The news comes just a day after the first flight from Saudi Arabia landed in Israel, as an Emirati 737 Royal Jet landed in Ben-Gurion airport Monday evening.
This is the latest among improving regional ties for Israel, agreements to normalize ties with four nations — UAE, Bahrain, Morocco and Sudan — have been realized since the 2020 Abraham Accords.
While there remain no commercial flights between Saudi Arabia and Israel, as the two states share no official relations, the flights are a considerable advancement in Saudi-Israeli relations, as both nations finally opened their airspaces to each other just last year.
Surrounded by nations that have clashed with Israel in the past, free air travel is not something that is taken for granted in Israel.
Along the 2020 normalization of ties with Bahrain, Sudan, Morocco and the UAE was the opening of airspaces to Israeli flights, along with announcements of direct flights to Dubai, Morocco, and Bahrain.
Prior to the opening of Saudi airspace, El Al’s planes had to follow a long, winding route to Mumbai in order to avoid Saudi airspace, adding roughly two hours to the trip from Tel Aviv and putting the Israeli carrier at a huge disadvantage to competitors, who are allowed to fly direct.
Similar examples make flights to some locales out of Ben-Gurion difficult to navigate and potentially dangerous.

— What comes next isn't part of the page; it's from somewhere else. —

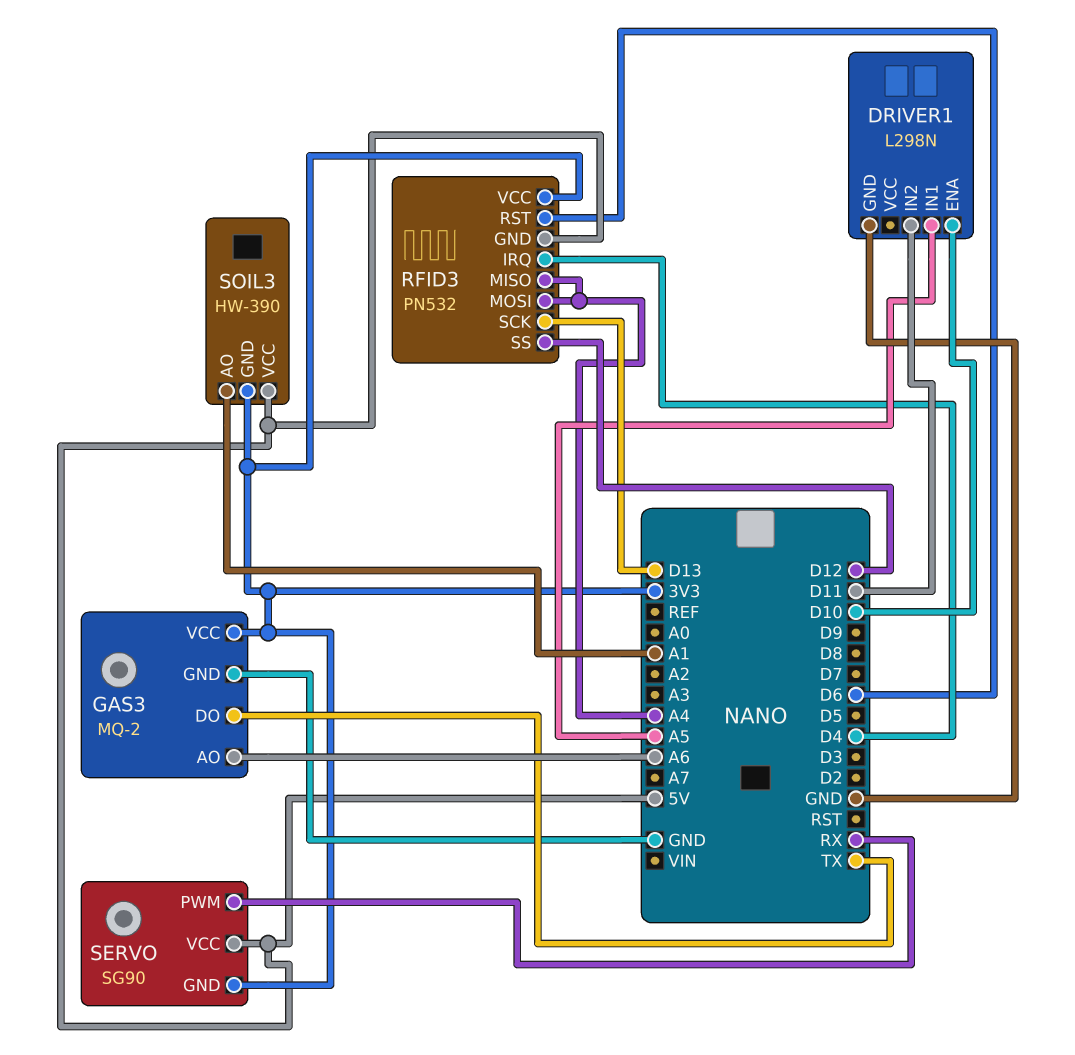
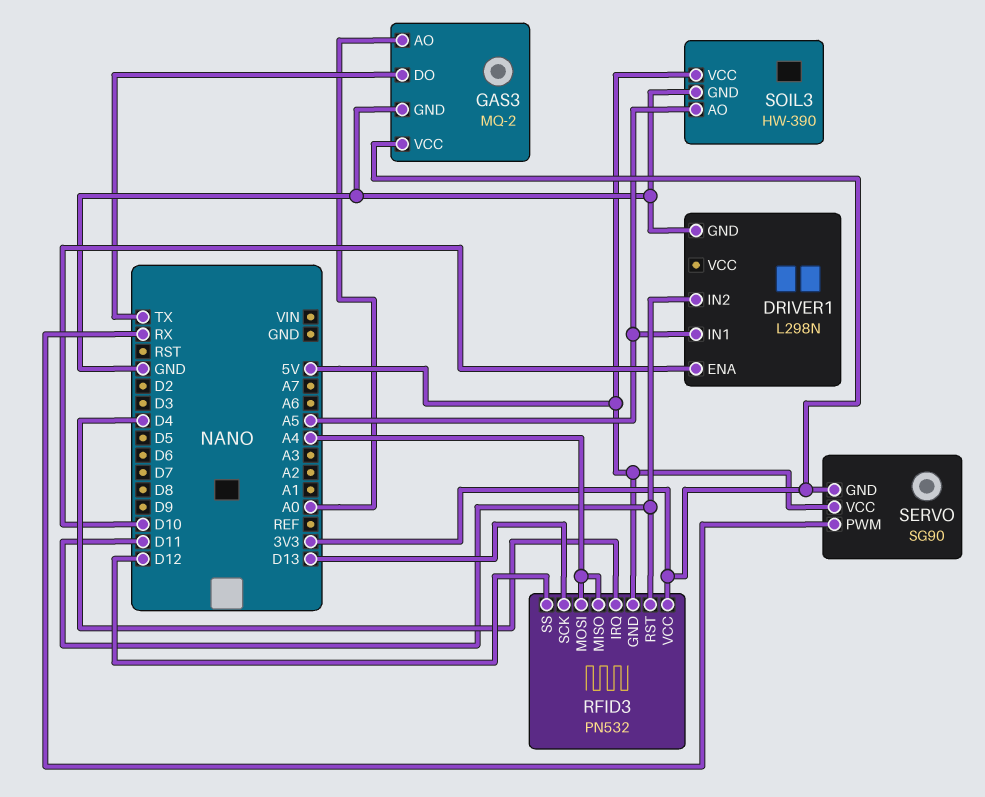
GAS3 pin AO: A6 -> A0
RFID3 pin RST: D6 -> D11
SOIL3 pin AO: A1 -> A5
SOIL3 pin GND: 3V3 -> GND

Airspace has always been a point of contention amongst Israel and its adversaries. The following countries continue to ban both direct flights and overflying traffic to/from Israel: Afghanistan, Algeria, Bangladesh, Brunei, Iran, Iraq, Kuwait, Lebanon, Libya, Malaysia, Morocco, Oman, Pakistan, Qatar, Saudi Arabia, Somalia, Syria, Tunisia and Yemen.